I bought a new computer a year ago..
It's a great machine, games run perfectly smoothly, even a new ones..
The system response is perfect..
The system is stable..
When I rip a video, unrar a huge files, run a test Java program for searching a prime numbers etc.., the CPU runs near to 20, 30%, hard-disk is nearly unused, there is enough of RAM..
Where is the bottleneck for program, which divides a numbers in the 'infinite' cycle?
I don't want to wait two hours for converting a video to lower format, when the video is long hour and a half..
I can play a Fallout 3 or Metro 2033 over it smoothly and this is driving me mad! ) Why is this? Why I can play a games over it perfectly meanwhile I have to wait for it..
Is it a Windows 7 64bit "issue"? Or is it a some kind of system 'load balancing' feature?
Is it a problem of specific application? BUT when i program something, i never handle this "hardware" level.. so how can it be "written badly"?
Just for sure - when I run a CPU benchmark, it takes 100% load, so there is a bottleneck in my situation and it's not a CPU..
My expectation is just simple. I bought an expensive hardware so i want to search a prime numbers by dividing quicker )
Thanks for any ideas!!
here is my machine:
when you rip a dvd, your dvd drive is working very hard. no matter how expensive your drive is, dvd drives are slow. so you can have the best copmuter in the world, and it wont make much of a difference.
also, why did you buy a $e@g@t3 hard drive? you should have bought a WD
but i wrote that the HDD is not the problem.. HDD is used very slightly.. I can start copying a huge file (or a big amount of a small ones), playing games etc.. .. but converting the video / unpacking rars / java programs ARE NOT slower..
I just don't know what is the bottleneck - cpu is hanging around, hdd is slightly reading, there is enough of RAM, enough of disk space.. .. and i can play a game over it and i don't see ANY visible performance drop in it, while the video is converting or any other high perf. process is running.
Let me give you the simplest example with prime numbers..
I wrote a program in Java.. this program takes number from one to infinite and test every of this number to primality. As the tested number rises up, the test takes more time..
So - if i want to see, which numbers from 1 to 1.000.000.000 are prime numbers, i have to run this program for 20 minutes..
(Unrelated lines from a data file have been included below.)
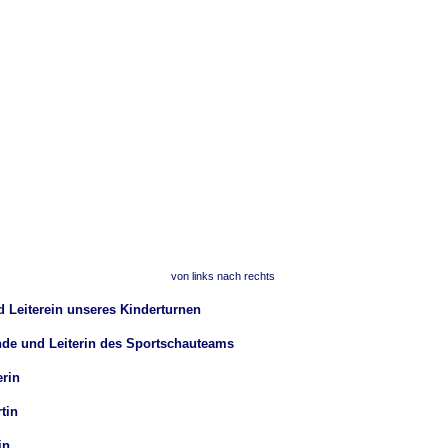
von links nach rechts
iterein unseres Kinderturnen
in des Sportschauteams
in
in
n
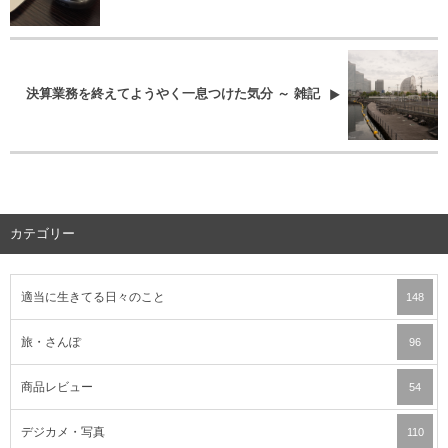
決算業務を終えてようやく一息つけた気分 ～ 雑記
カテゴリー
適当に生きてる日々のこと
148
旅・さんぽ
96
商品レビュー
54
デジカメ・写真
110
But the CPU usage is around 30% all the time..
Why it's not 90-100%? It could be done in five minutes
And this is the same with converting videos, packing, unpacking.. ...
Your software is obviously not written to use more than the 30% it's already using, so its your software not your hardware. Plus if you used 100% of your CPU you wouldn't have any resources left to run the rest of the system so you'd be practically unresponsive during the operation.
I use a lot of Adobe software and the Media Encoder there doesn't go above 40% on all 4 cores.
Also, the Phenom II isn't fantastic at video encoding which will also add to your encoding time. If you do a lot of encoding then you really should go Intel i5 or i7.